Des seuils réglementaires ont été établis concernant ces composés organiques volatils ou COV. Les dix couches bébés qui n’ont pas réussi le test contiennent, certes, un taux de substances toxiques inférieur à ces seuils réglementaires. Pourtant, ces seuils ont été établis en cas d’inhalation. Aucune étude et aucun seuil réglementaire n’ont été définis en cas de contact direct prolongé avec la peau des bébés. C’est pourquoi le magazine 60 Millions de consommateurs alertent les parents, les responsables sanitaires ou encore étatiques sur ces traces de produits toxiques dans les couches bébés. Le plus inquiétant est que même les couches labellisées « écologiques » présentent une trace de ces substances nocives.
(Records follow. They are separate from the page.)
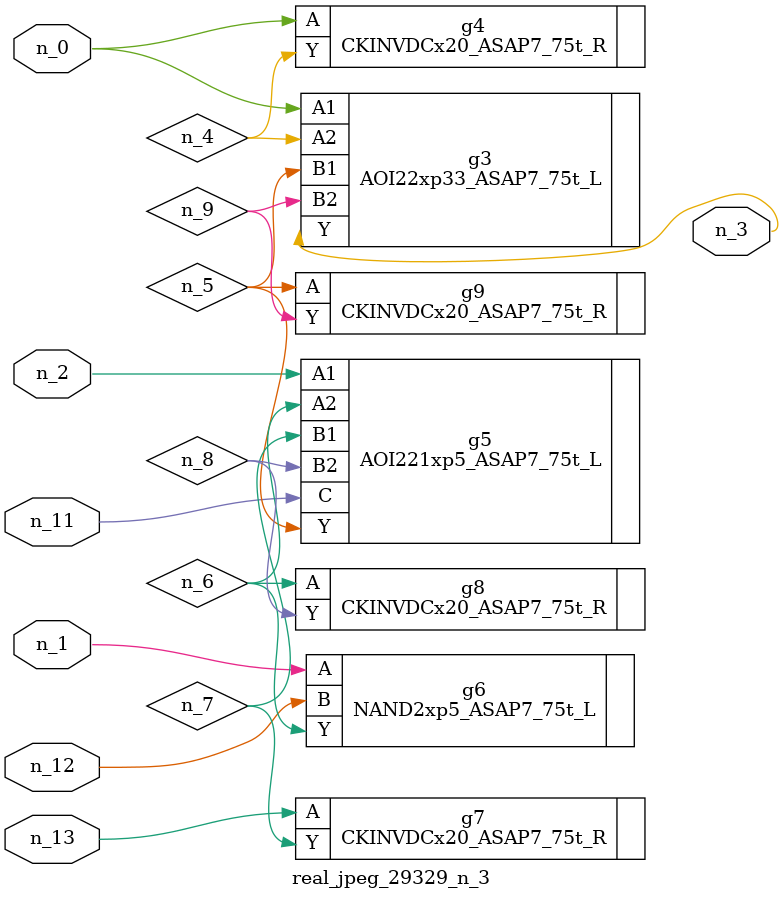
<source format=v>
module real_jpeg_29329_n_3 (n_12, n_0, n_1, n_11, n_2, n_13, n_3);

input n_12;
input n_0;
input n_1;
input n_11;
input n_2;
input n_13;

output n_3;

wire n_5;
wire n_4;
wire n_8;
wire n_6;
wire n_7;
wire n_9;

AOI22xp33_ASAP7_75t_L g3 ( 
.A1(n_0),
.A2(n_4),
.B1(n_5),
.B2(n_9),
.Y(n_3)
);

CKINVDCx20_ASAP7_75t_R g4 ( 
.A(n_0),
.Y(n_4)
);

NAND2xp5_ASAP7_75t_L g6 ( 
.A(n_1),
.B(n_12),
.Y(n_6)
);

AOI221xp5_ASAP7_75t_L g5 ( 
.A1(n_2),
.A2(n_6),
.B1(n_7),
.B2(n_8),
.C(n_11),
.Y(n_5)
);

CKINVDCx20_ASAP7_75t_R g9 ( 
.A(n_5),
.Y(n_9)
);

CKINVDCx20_ASAP7_75t_R g8 ( 
.A(n_6),
.Y(n_8)
);

CKINVDCx20_ASAP7_75t_R g7 ( 
.A(n_13),
.Y(n_7)
);


endmodule
</source>
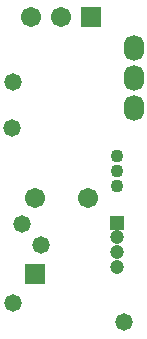
<source format=gbs>
%FSDAX25Y25*%
%MOIN*%
%SFA1B1*%

%IPPOS*%
%ADD67C,0.043430*%
%ADD68C,0.067060*%
%ADD69R,0.067060X0.067060*%
%ADD70O,0.067060X0.086740*%
%ADD71R,0.067060X0.067060*%
%ADD72C,0.047370*%
%ADD73R,0.047370X0.047370*%
%ADD74C,0.058000*%
%LNptw_ecu_original-1*%
%LPD*%
G54D67*
X0165197Y0167087D03*
Y0172008D03*
Y0162067D03*
G54D68*
X0155354Y0158228D03*
X0137638D03*
X0136496Y0218268D03*
X0146496D03*
G54D69*
X0137638Y0132638D03*
G54D70*
X0170709Y0188189D03*
Y0208189D03*
Y0198189D03*
G54D71*
X0156496Y0218268D03*
G54D72*
X0165197Y0135098D03*
Y0140020D03*
Y0144941D03*
G54D73*
X0165197Y0149862D03*
G54D74*
X0130157Y0181555D03*
X0130256Y0123189D03*
X0167264Y0116693D03*
X0133405Y0149567D03*
X0139606Y0142382D03*
X0130551Y0196713D03*
M02*
</source>
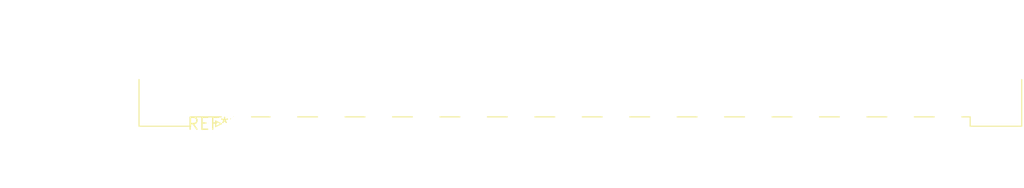
<source format=kicad_pcb>
(kicad_pcb (version 20240108) (generator pcbnew)

  (general
    (thickness 1.6)
  )

  (paper "A4")
  (layers
    (0 "F.Cu" signal)
    (31 "B.Cu" signal)
    (32 "B.Adhes" user "B.Adhesive")
    (33 "F.Adhes" user "F.Adhesive")
    (34 "B.Paste" user)
    (35 "F.Paste" user)
    (36 "B.SilkS" user "B.Silkscreen")
    (37 "F.SilkS" user "F.Silkscreen")
    (38 "B.Mask" user)
    (39 "F.Mask" user)
    (40 "Dwgs.User" user "User.Drawings")
    (41 "Cmts.User" user "User.Comments")
    (42 "Eco1.User" user "User.Eco1")
    (43 "Eco2.User" user "User.Eco2")
    (44 "Edge.Cuts" user)
    (45 "Margin" user)
    (46 "B.CrtYd" user "B.Courtyard")
    (47 "F.CrtYd" user "F.Courtyard")
    (48 "B.Fab" user)
    (49 "F.Fab" user)
    (50 "User.1" user)
    (51 "User.2" user)
    (52 "User.3" user)
    (53 "User.4" user)
    (54 "User.5" user)
    (55 "User.6" user)
    (56 "User.7" user)
    (57 "User.8" user)
    (58 "User.9" user)
  )

  (setup
    (pad_to_mask_clearance 0)
    (pcbplotparams
      (layerselection 0x00010fc_ffffffff)
      (plot_on_all_layers_selection 0x0000000_00000000)
      (disableapertmacros false)
      (usegerberextensions false)
      (usegerberattributes false)
      (usegerberadvancedattributes false)
      (creategerberjobfile false)
      (dashed_line_dash_ratio 12.000000)
      (dashed_line_gap_ratio 3.000000)
      (svgprecision 4)
      (plotframeref false)
      (viasonmask false)
      (mode 1)
      (useauxorigin false)
      (hpglpennumber 1)
      (hpglpenspeed 20)
      (hpglpendiameter 15.000000)
      (dxfpolygonmode false)
      (dxfimperialunits false)
      (dxfusepcbnewfont false)
      (psnegative false)
      (psa4output false)
      (plotreference false)
      (plotvalue false)
      (plotinvisibletext false)
      (sketchpadsonfab false)
      (subtractmaskfromsilk false)
      (outputformat 1)
      (mirror false)
      (drillshape 1)
      (scaleselection 1)
      (outputdirectory "")
    )
  )

  (net 0 "")

  (footprint "DIN41612_E_2x16_RowsAC_Male_Horizontal_THT" (layer "F.Cu") (at 0 0))

)

</source>
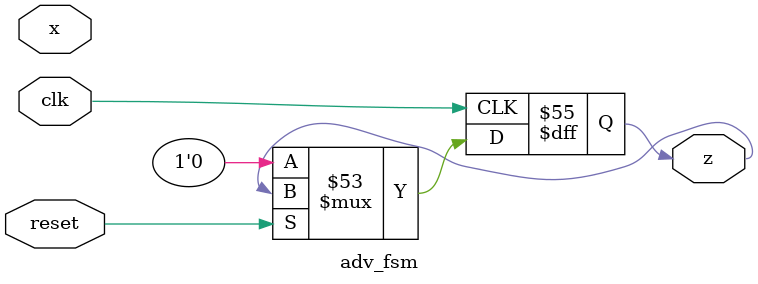
<source format=v>
module adv_fsm(
input clk,
input reset,
input x,
output z ); 
reg [1:0] present_state, next_state;
parameter IDLE=0, S1=1, S10=2, S101=3;
// output signal z is asserted to 1 when present_state is S101 
// present_state is reset to IDLE when rset is high
// otherwise it is assigned next state
// if present_state is IDLE, next_state is assigned S1 if x is 1, otherwise next_state stays at IDLE
// if present_state is S1, next_state is assigned S10 if x is 0, otherwise next_state stays at IDLE 
// if present_state is S10, next_state is assigned S101 if x is 1, otherwise next_state stays at IDLE 
// if present_state is S101, next_state is assigned IDLE


always @(posedge clk) 
present_state <= next_state; 

always @(posedge clk) 
if (reset) next_state = IDLE; 
else begin 
z = 1'd0; 
case (present_state)
IDLE: 
if ( x ) next_state = S1; 
else next_state = IDLE; 
S1: 
if ( x ) next_state = S10; 
else next_state = IDLE; 
S10: 
if ( x ) next_state = S101; 
else next_state = IDLE; 
S101: 
if ( x ) next_state = S1; 
else next_state = IDLE; 
default: 
next_state = IDLE; 
endcase
end 
endmodule

</source>
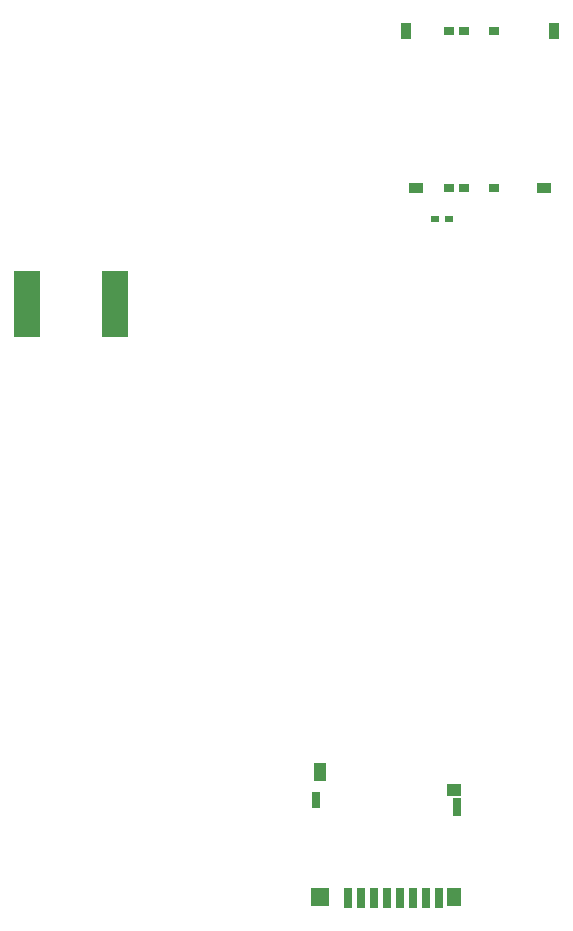
<source format=gbp>
G04*
G04 #@! TF.GenerationSoftware,Altium Limited,Altium Designer,18.1.9 (240)*
G04*
G04 Layer_Color=128*
%FSLAX44Y44*%
%MOMM*%
G71*
G01*
G75*
%ADD24R,0.8000X0.6000*%
%ADD146R,1.5000X1.5000*%
%ADD150R,2.3000X5.6000*%
%ADD151R,0.9000X0.8000*%
%ADD152R,1.2000X0.9500*%
%ADD153R,0.9500X1.4000*%
%ADD154R,1.3000X1.5000*%
%ADD155R,1.3000X1.0000*%
%ADD156R,0.8000X1.5000*%
%ADD157R,0.7000X1.7500*%
%ADD158R,0.8000X1.4000*%
%ADD159R,1.0000X1.5500*%
D24*
X408000Y621300D02*
D03*
X396000D02*
D03*
D146*
X298500Y47250D02*
D03*
D150*
X51000Y549000D02*
D03*
X125000D02*
D03*
D151*
X408301Y647749D02*
D03*
X420701D02*
D03*
X446101D02*
D03*
X408301Y780849D02*
D03*
X420701D02*
D03*
X446101D02*
D03*
D152*
X379751Y647749D02*
D03*
X488251D02*
D03*
D153*
X371401Y780849D02*
D03*
X496601D02*
D03*
D154*
X412000Y47250D02*
D03*
D155*
X412150Y138250D02*
D03*
D156*
X414750Y123250D02*
D03*
D157*
X400000Y46000D02*
D03*
X389000D02*
D03*
X378000D02*
D03*
X367000D02*
D03*
X356000D02*
D03*
X345000D02*
D03*
X334000D02*
D03*
X323000D02*
D03*
D158*
X295310Y129360D02*
D03*
D159*
X299120Y153490D02*
D03*
M02*

</source>
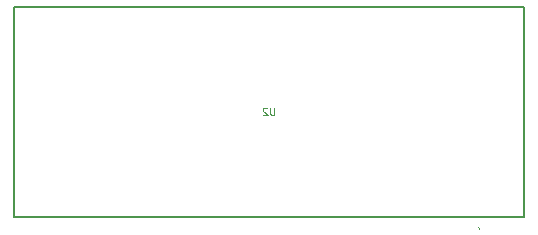
<source format=gbr>
%TF.GenerationSoftware,KiCad,Pcbnew,(6.0.2)*%
%TF.CreationDate,2023-05-04T12:33:09+02:00*%
%TF.ProjectId,ArduBatt,41726475-4261-4747-942e-6b696361645f,rev?*%
%TF.SameCoordinates,Original*%
%TF.FileFunction,Legend,Bot*%
%TF.FilePolarity,Positive*%
%FSLAX46Y46*%
G04 Gerber Fmt 4.6, Leading zero omitted, Abs format (unit mm)*
G04 Created by KiCad (PCBNEW (6.0.2)) date 2023-05-04 12:33:09*
%MOMM*%
%LPD*%
G01*
G04 APERTURE LIST*
%ADD10C,0.120000*%
%ADD11C,0.200000*%
%ADD12C,0.100000*%
G04 APERTURE END LIST*
D10*
%TO.C,U2*%
X131187142Y-77661428D02*
X131187142Y-78147142D01*
X131158571Y-78204285D01*
X131130000Y-78232857D01*
X131072857Y-78261428D01*
X130958571Y-78261428D01*
X130901428Y-78232857D01*
X130872857Y-78204285D01*
X130844285Y-78147142D01*
X130844285Y-77661428D01*
X130587142Y-77718571D02*
X130558571Y-77690000D01*
X130501428Y-77661428D01*
X130358571Y-77661428D01*
X130301428Y-77690000D01*
X130272857Y-77718571D01*
X130244285Y-77775714D01*
X130244285Y-77832857D01*
X130272857Y-77918571D01*
X130615714Y-78261428D01*
X130244285Y-78261428D01*
D11*
X152310000Y-69105000D02*
X109150000Y-69105000D01*
D12*
X148500000Y-87905000D02*
X148500000Y-87905000D01*
D11*
X152310000Y-86875000D02*
X152310000Y-69105000D01*
X109150000Y-69105000D02*
X109150000Y-86875000D01*
X109150000Y-86875000D02*
X152310000Y-86875000D01*
D12*
X148500000Y-87805000D02*
X148500000Y-87805000D01*
X148500000Y-87805000D02*
G75*
G03*
X148500000Y-87905000I0J-50000D01*
G01*
X148500000Y-87905000D02*
G75*
G03*
X148500000Y-87805000I0J50000D01*
G01*
%TD*%
M02*

</source>
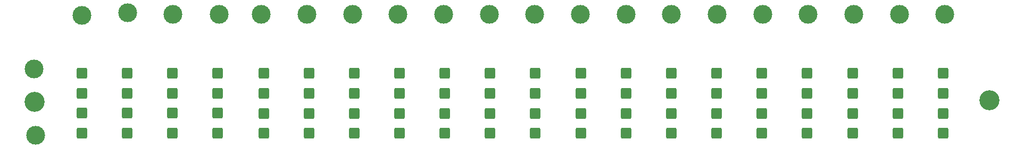
<source format=gbr>
%TF.GenerationSoftware,KiCad,Pcbnew,9.0.3*%
%TF.CreationDate,2025-07-15T09:49:43+03:00*%
%TF.ProjectId,switches_board,73776974-6368-4657-935f-626f6172642e,rev?*%
%TF.SameCoordinates,Original*%
%TF.FileFunction,Soldermask,Bot*%
%TF.FilePolarity,Negative*%
%FSLAX46Y46*%
G04 Gerber Fmt 4.6, Leading zero omitted, Abs format (unit mm)*
G04 Created by KiCad (PCBNEW 9.0.3) date 2025-07-15 09:49:43*
%MOMM*%
%LPD*%
G01*
G04 APERTURE LIST*
G04 Aperture macros list*
%AMRoundRect*
0 Rectangle with rounded corners*
0 $1 Rounding radius*
0 $2 $3 $4 $5 $6 $7 $8 $9 X,Y pos of 4 corners*
0 Add a 4 corners polygon primitive as box body*
4,1,4,$2,$3,$4,$5,$6,$7,$8,$9,$2,$3,0*
0 Add four circle primitives for the rounded corners*
1,1,$1+$1,$2,$3*
1,1,$1+$1,$4,$5*
1,1,$1+$1,$6,$7*
1,1,$1+$1,$8,$9*
0 Add four rect primitives between the rounded corners*
20,1,$1+$1,$2,$3,$4,$5,0*
20,1,$1+$1,$4,$5,$6,$7,0*
20,1,$1+$1,$6,$7,$8,$9,0*
20,1,$1+$1,$8,$9,$2,$3,0*%
G04 Aperture macros list end*
%ADD10C,3.200000*%
%ADD11C,3.000000*%
%ADD12RoundRect,0.250000X-0.600000X0.600000X-0.600000X-0.600000X0.600000X-0.600000X0.600000X0.600000X0*%
G04 APERTURE END LIST*
D10*
%TO.C,H2*%
X51750000Y-101250000D03*
%TD*%
D11*
%TO.C,J12*%
X131392000Y-87330000D03*
%TD*%
%TO.C,J15*%
X109636000Y-87330000D03*
%TD*%
%TO.C,J13*%
X124140000Y-87330000D03*
%TD*%
%TO.C,J11*%
X138644000Y-87330000D03*
%TD*%
%TO.C,J10*%
X145896000Y-87330000D03*
%TD*%
%TO.C,J17*%
X95132000Y-87330000D03*
%TD*%
%TO.C,J22*%
X59275000Y-87425000D03*
%TD*%
D12*
%TO.C,SW5*%
X167530972Y-96690000D03*
X167530972Y-99890000D03*
X167530972Y-103090000D03*
X167530972Y-106290000D03*
%TD*%
%TO.C,SW6*%
X160321215Y-96690000D03*
X160321215Y-99890000D03*
X160321215Y-103090000D03*
X160321215Y-106290000D03*
%TD*%
%TO.C,SW12*%
X117062672Y-96690000D03*
X117062672Y-99890000D03*
X117062672Y-103090000D03*
X117062672Y-106290000D03*
%TD*%
%TO.C,SW14*%
X102643158Y-96690000D03*
X102643158Y-99890000D03*
X102643158Y-103090000D03*
X102643158Y-106290000D03*
%TD*%
%TO.C,SW16*%
X88223644Y-96690000D03*
X88223644Y-99890000D03*
X88223644Y-103090000D03*
X88223644Y-106290000D03*
%TD*%
%TO.C,SW1*%
X196370000Y-96690000D03*
X196370000Y-99890000D03*
X196370000Y-103090000D03*
X196370000Y-106290000D03*
%TD*%
D11*
%TO.C,J1*%
X51720000Y-95980000D03*
%TD*%
%TO.C,J14*%
X116888000Y-87330000D03*
%TD*%
%TO.C,J5*%
X182156000Y-87330000D03*
%TD*%
%TO.C,J7*%
X167652000Y-87330000D03*
%TD*%
D12*
%TO.C,SW4*%
X174740729Y-96690000D03*
X174740729Y-99890000D03*
X174740729Y-103090000D03*
X174740729Y-106290000D03*
%TD*%
%TO.C,SW8*%
X145901701Y-96690000D03*
X145901701Y-99890000D03*
X145901701Y-103090000D03*
X145901701Y-106290000D03*
%TD*%
D11*
%TO.C,J18*%
X87880000Y-87330000D03*
%TD*%
D12*
%TO.C,SW2*%
X189160243Y-96690000D03*
X189160243Y-99890000D03*
X189160243Y-103090000D03*
X189160243Y-106290000D03*
%TD*%
D11*
%TO.C,J20*%
X73750000Y-87275000D03*
%TD*%
D12*
%TO.C,SW10*%
X131482186Y-96690000D03*
X131482186Y-99890000D03*
X131482186Y-103090000D03*
X131482186Y-106290000D03*
%TD*%
D11*
%TO.C,J6*%
X174904000Y-87330000D03*
%TD*%
%TO.C,J2*%
X51960000Y-106570000D03*
%TD*%
D12*
%TO.C,SW11*%
X124272429Y-96690000D03*
X124272429Y-99890000D03*
X124272429Y-103090000D03*
X124272429Y-106290000D03*
%TD*%
%TO.C,SW3*%
X181950486Y-96690000D03*
X181950486Y-99890000D03*
X181950486Y-103090000D03*
X181950486Y-106290000D03*
%TD*%
D11*
%TO.C,J21*%
X66575000Y-87075000D03*
%TD*%
D12*
%TO.C,SW13*%
X109852915Y-96690000D03*
X109852915Y-99890000D03*
X109852915Y-103090000D03*
X109852915Y-106290000D03*
%TD*%
%TO.C,SW7*%
X153111458Y-96690000D03*
X153111458Y-99890000D03*
X153111458Y-103090000D03*
X153111458Y-106290000D03*
%TD*%
D11*
%TO.C,J19*%
X81110000Y-87330000D03*
%TD*%
%TO.C,J9*%
X153148000Y-87330000D03*
%TD*%
D12*
%TO.C,SW19*%
X66530000Y-96680000D03*
X66530000Y-99880000D03*
X66530000Y-103080000D03*
X66530000Y-106280000D03*
%TD*%
%TO.C,SW18*%
X73740000Y-96680000D03*
X73740000Y-99880000D03*
X73740000Y-103080000D03*
X73740000Y-106280000D03*
%TD*%
D11*
%TO.C,J8*%
X160400000Y-87330000D03*
%TD*%
%TO.C,J16*%
X102384000Y-87330000D03*
%TD*%
D12*
%TO.C,SW15*%
X95433401Y-96690000D03*
X95433401Y-99890000D03*
X95433401Y-103090000D03*
X95433401Y-106290000D03*
%TD*%
%TO.C,SW17*%
X80930000Y-96680000D03*
X80930000Y-99880000D03*
X80930000Y-103080000D03*
X80930000Y-106280000D03*
%TD*%
%TO.C,SW20*%
X59320000Y-96680000D03*
X59320000Y-99880000D03*
X59320000Y-103080000D03*
X59320000Y-106280000D03*
%TD*%
D11*
%TO.C,J3*%
X196660000Y-87330000D03*
%TD*%
D10*
%TO.C,H1*%
X203750000Y-101000000D03*
%TD*%
D12*
%TO.C,SW9*%
X138691943Y-96690000D03*
X138691943Y-99890000D03*
X138691943Y-103090000D03*
X138691943Y-106290000D03*
%TD*%
D11*
%TO.C,J4*%
X189408000Y-87330000D03*
%TD*%
M02*

</source>
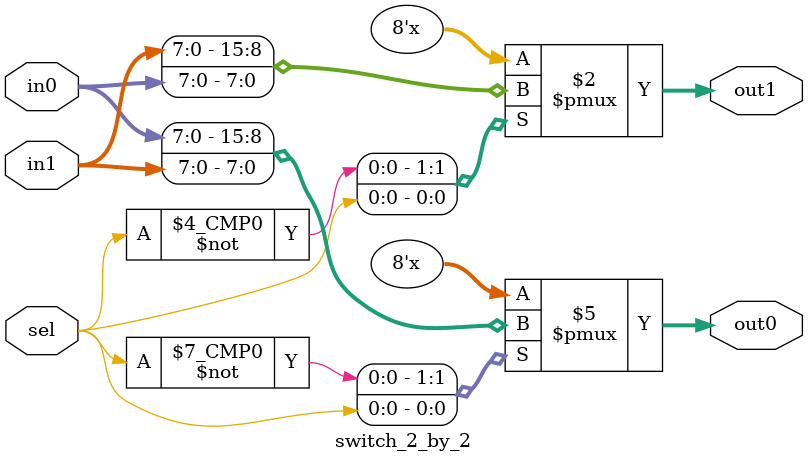
<source format=v>
`timescale 1ns / 1ps

module switch_4_by_4(
    input [7:0] in0,in1,in2,in3,
    input [3:0] sel,
    output [7:0] out0,out1,out2,out3
);
wire [7:0] sw1_out0,sw1_out1,sw2_out0,sw2_out1;
switch_2_by_2 sw1(in0,in1,sw1_out0,sw1_out1,sel[0]);
switch_2_by_2 sw2(in2,in3,sw2_out0,sw2_out1,sel[1]);
switch_2_by_2 sw3(sw1_out0,sw2_out0,out0,out1,sel[2]);
switch_2_by_2 sw4(sw1_out1,sw2_out1,out2,out3,sel[3]);
endmodule


//Generating 2x2 switch module
module switch_2_by_2(
    input [7:0] in0,
    input [7:0] in1,
    output reg [7:0] out0,
    output reg [7:0] out1,
    input sel
    );
    always @(*) begin
        case(sel) 
            0: begin
                out0 = in0;
                out1 = in1;
            end
            1: begin
                out0 = in1;
                out1 = in0;
            end
        endcase
    end
endmodule

</source>
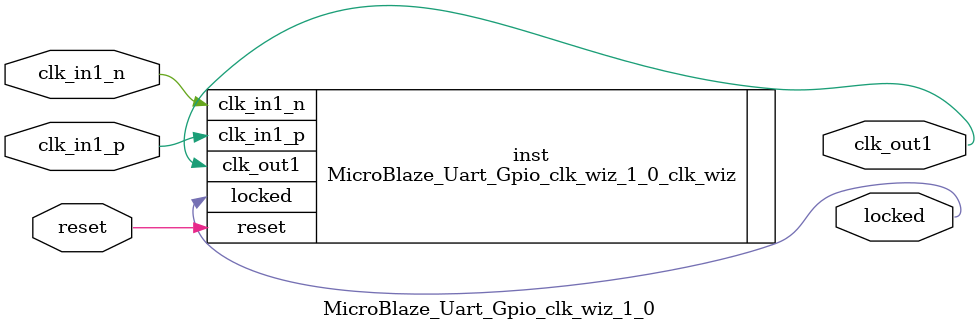
<source format=v>


`timescale 1ps/1ps

(* CORE_GENERATION_INFO = "MicroBlaze_Uart_Gpio_clk_wiz_1_0,clk_wiz_v6_0_5_0_0,{component_name=MicroBlaze_Uart_Gpio_clk_wiz_1_0,use_phase_alignment=true,use_min_o_jitter=false,use_max_i_jitter=false,use_dyn_phase_shift=false,use_inclk_switchover=false,use_dyn_reconfig=false,enable_axi=0,feedback_source=FDBK_AUTO,PRIMITIVE=MMCM,num_out_clk=1,clkin1_period=10.000,clkin2_period=10.000,use_power_down=false,use_reset=true,use_locked=true,use_inclk_stopped=false,feedback_type=SINGLE,CLOCK_MGR_TYPE=NA,manual_override=false}" *)

module MicroBlaze_Uart_Gpio_clk_wiz_1_0 
 (
  // Clock out ports
  output        clk_out1,
  // Status and control signals
  input         reset,
  output        locked,
 // Clock in ports
  input         clk_in1_p,
  input         clk_in1_n
 );

  MicroBlaze_Uart_Gpio_clk_wiz_1_0_clk_wiz inst
  (
  // Clock out ports  
  .clk_out1(clk_out1),
  // Status and control signals               
  .reset(reset), 
  .locked(locked),
 // Clock in ports
  .clk_in1_p(clk_in1_p),
  .clk_in1_n(clk_in1_n)
  );

endmodule

</source>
Quelles mesures faut-il prendre alors ?

Le but du magazine est d’informer les parents et il appartient à ces derniers de rester vigilants sur l’utilisation des couches bébés jusqu’à clarification officielle et médicale de cette étude. En guise d’exemple, des couches de la marque Carrefour étiquetées « Eco Planet » comportent des traces d’herbicide glyphosate. C’est une substance irritante et probablement cancérigène. Ces couches comportent en plus des hydrocarbures toxiques et des hydrocarbures aromatiques polycycliques. Les couches Baby Dray de la marque Pampers aussi contiennent des traces de dioxines, de furanes et de deux pesticides possiblement cancérigènes. Les deux seules couchent qui ont réussi le pari sont les couches « Love & Green » et les couches d’E.Leclerc. Les couches bébés sont formées de cellulose, de film et de gel absorbant. Pour le moment, rien ne prouve d’où viennent ces résidus de substances toxiques. Probablement, ils peuvent provenir des solvants ou du processus de fabrication et non des composants de la couche.